2017年6月8日木曜日

アメリカの政治: 歴史は繰り返すか?

トランプ大統領の発言、というよりツイッターの書き込みから垣間見える大統領ご本人の精神状態が、いよいよ本気で心配されるようになってきたという。

周囲を驚かすというのはいつもの事だが、テロに見舞われた直後のロンドン市長に暴言を吐き、市長から「(何か答えるより)私にはいまやるべきことがある」と扱われてしまったというので、心配の雰囲気はいやが上にも高まっているらしい。

以前にも投稿したことがある。

100年前(厳密には99年前だが)に第一次世界大戦が終わったが、ドイツ帝国を倒し、連合軍を勝利に導くうえでアメリカの参戦は決定的だった。そのアメリカ外交戦略を主導した民主党・ウィルソン大統領はまことに人格高潔な人物であり、戦後に国際連盟設立を主導したのも米大統領であった。ところが、先日に日本の麻生財務相もパリ協定、ひいてはTPP脱退を思い出したか、これにかこつけてアメリカを揶揄したように、アメリカはその国際連盟に加盟しなかった。国内で批准されなかったのだ。『そこまでの国なんですよ、アメリカは』という意味のことを財務相は語っていたそうだ。

高校の世界史教科書でもそのことは解説されており、アメリカの不加盟こそが国際連盟の弱体化(いまの国連も十分弱体だが)、ひいては第二次世界大戦の勃発を招いた、そんな失敗の根本的原因であるとされている。

まあ、アメリカの立場から見れば国際連盟加盟を却下したのもわかるような気がする。欧州の戦争にアメリカが参戦し、膨大な戦死者を出したが、『そもそもなぜ他国のためにアメリカはそこまでしなければならないのか』と。アメリカは英仏に利用されただけである、と。この憤懣に加えて、国際連盟を設立して本部をスイスのジュネーブに置き、「世界平和」の維持に努力すると。アメリカから見れば『いい加減にしてくれ」になるわけであり、アメリカが国際連盟に加盟しないという選択をしたのはとりわけて自分勝手でもなく、"America First"で言うような自国中心主義にも当たらないだろう。この辺が公平な視線だろうと感じたりするのだ。

ウィルソン大統領のあとを継いだのが共和党のハーディング政権である。
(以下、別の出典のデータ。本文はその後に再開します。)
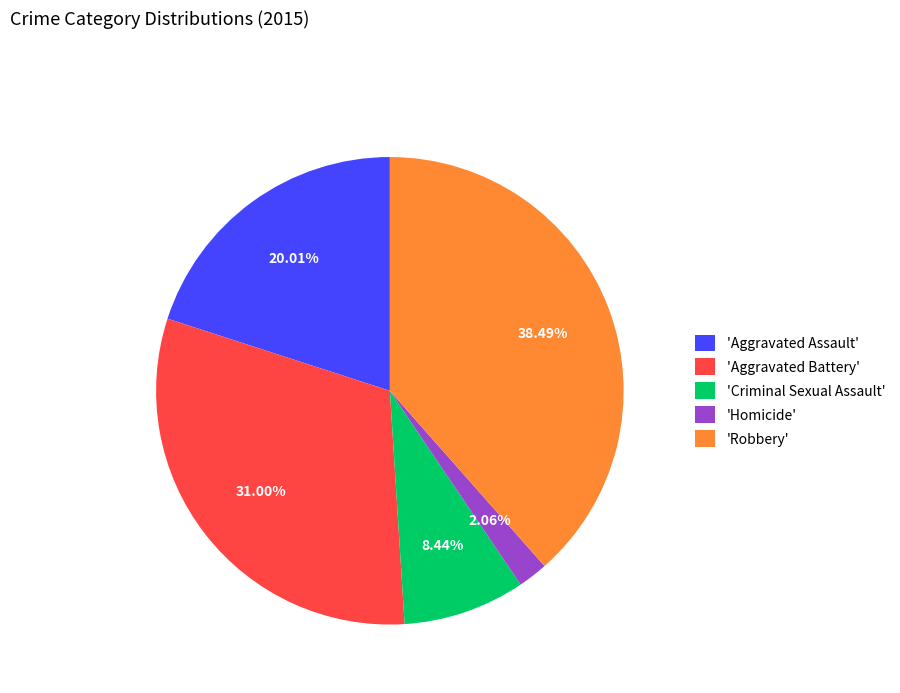

Does any single category account for the majority?

No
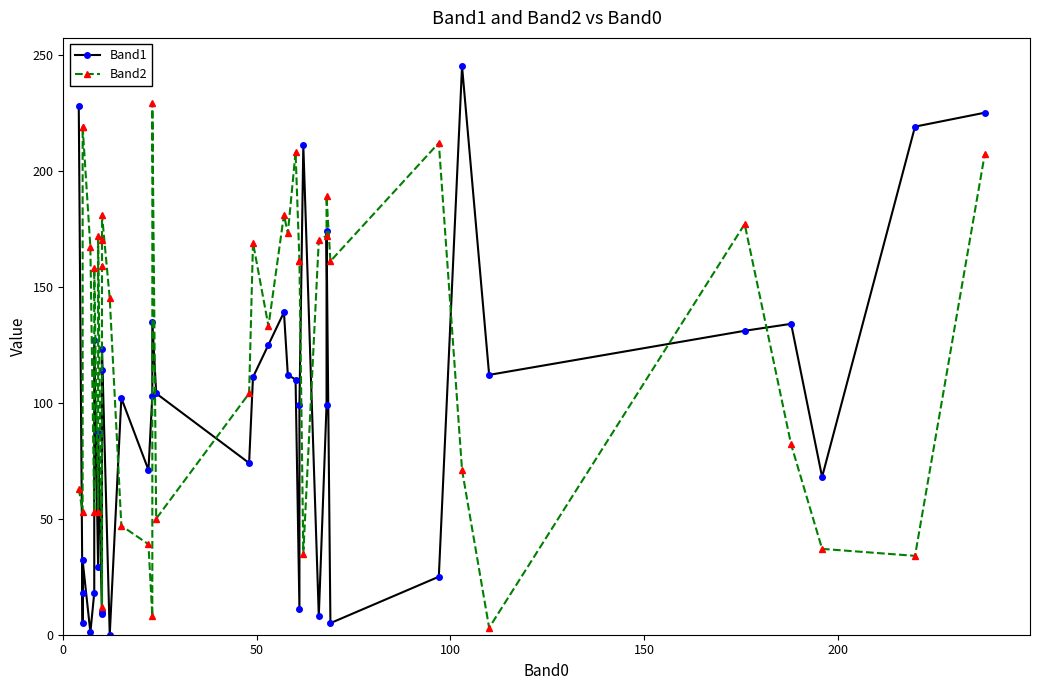

What is the average value of the Band2 series?

126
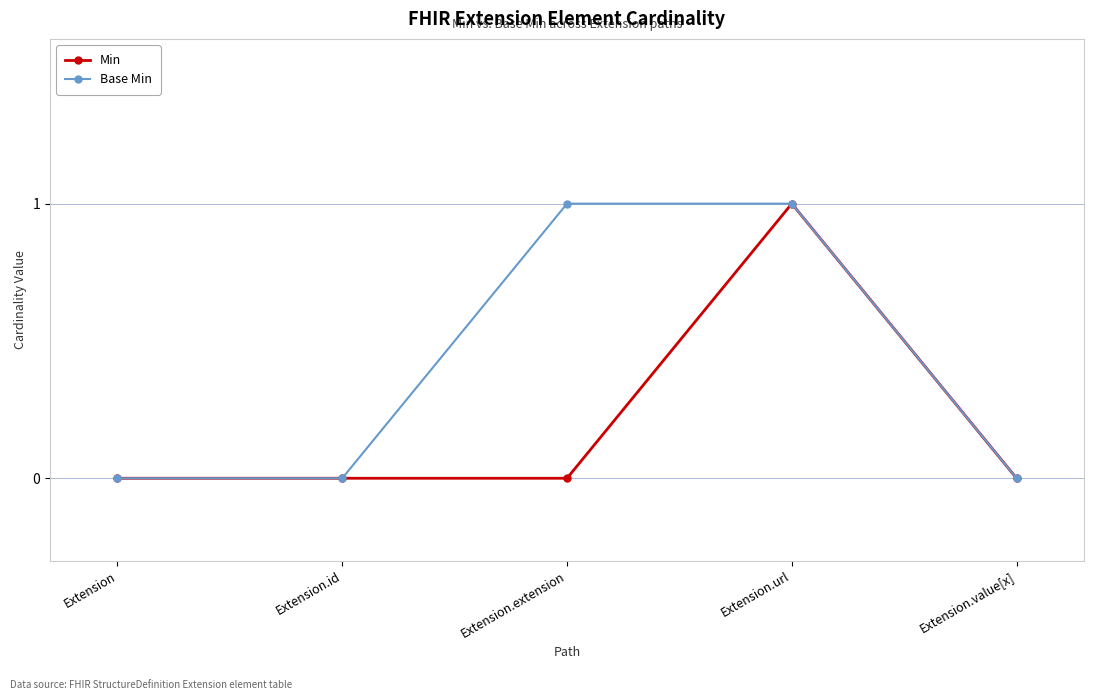

Between Extension.id and Extension.extension, which series saw the biggest shift?

Base Min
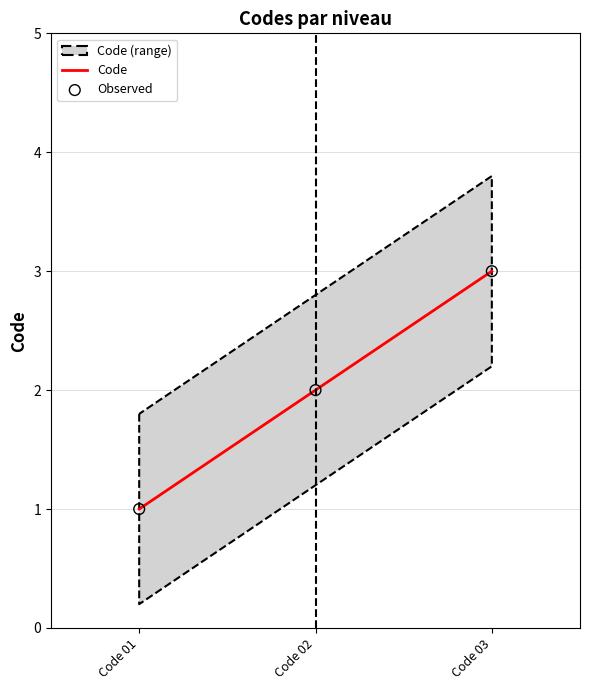

At how many categories does at least one series exceed 2?

1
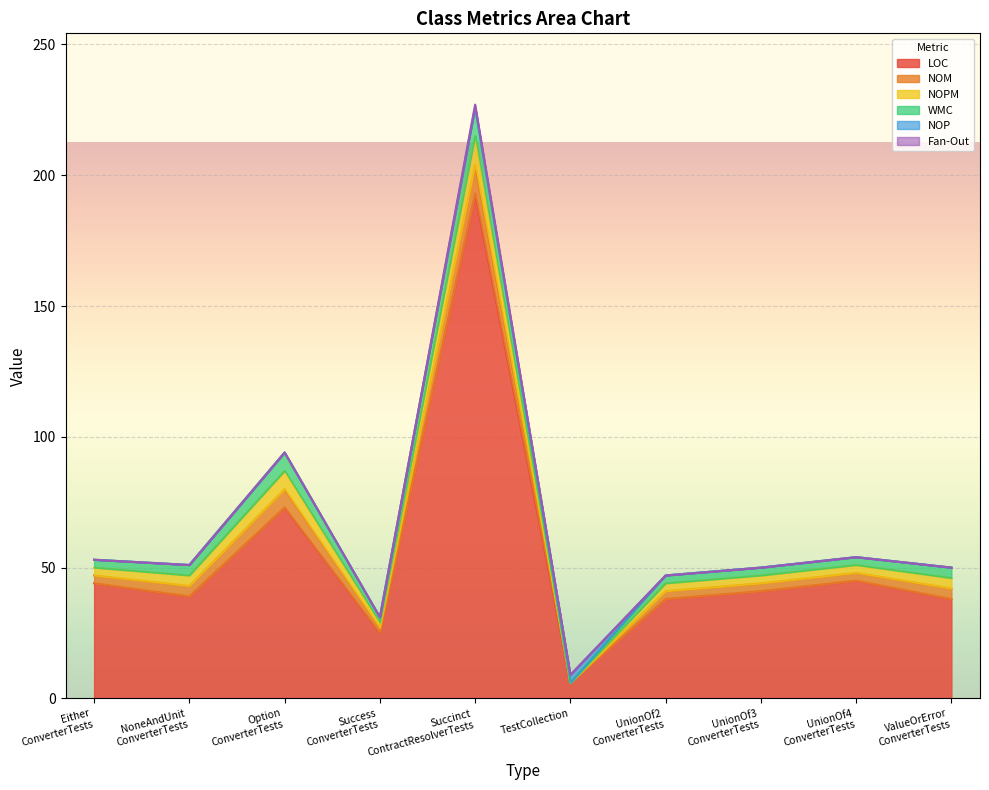

What is the value of the LOC point at the 1st from the left?

44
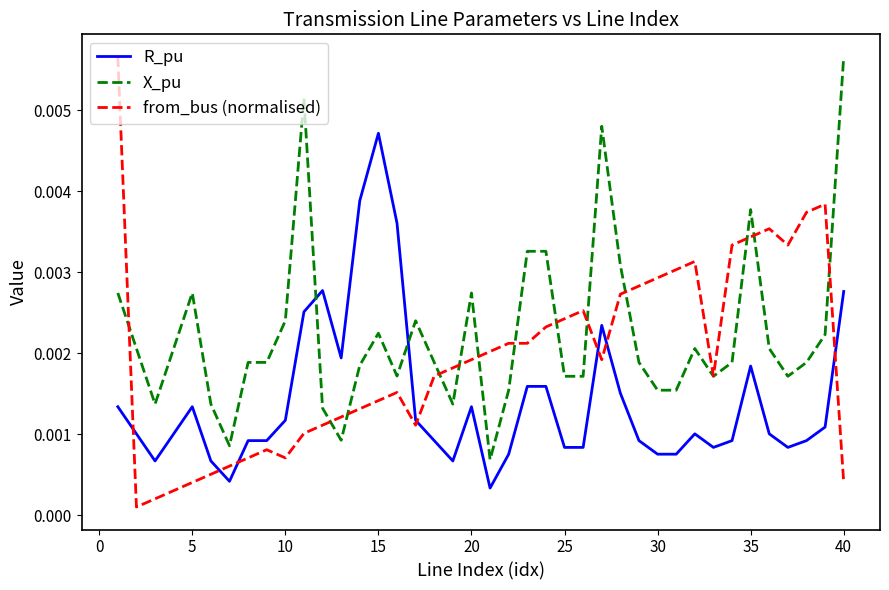

At how many categories does at least one series exceed 0?

40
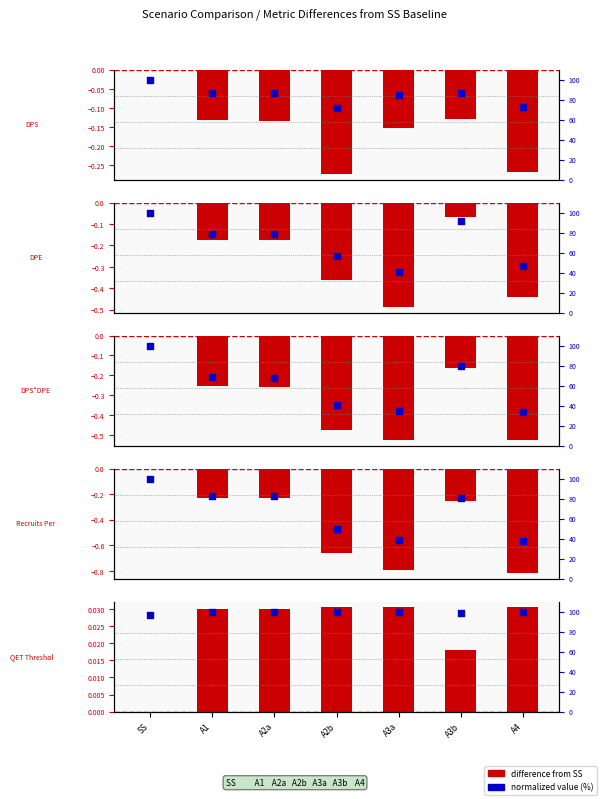

Is the value of difference from SS at A2a greater than the value of normalized % at SS?

No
ハーディング大統領候補は"Return To Normalcy"(正常な状態への復帰)を旗印に掲げ、"America First!"を連呼して第29代大統領に当選した。ところが、そのハーディング政権は、「オハイオ・ギャング」たちの「お友達」政権となり、数々の汚職やスキャンダル(それと暴言、失言?)に塗れるという結果になってしまった。そして、当のハーディング大統領自身も就任後2年余がたった後、病死してしまったのである。最近年においては、その政権の政策を見直す向きもあるようなのだが、ワースト大統領のランキングには毎回登場するのが人格高潔なウィルソン大統領の後継者ハーディング大統領である。

いま何となく懸念されているのが、100年前の歴史が繰り返されるのかどうか、になってきている。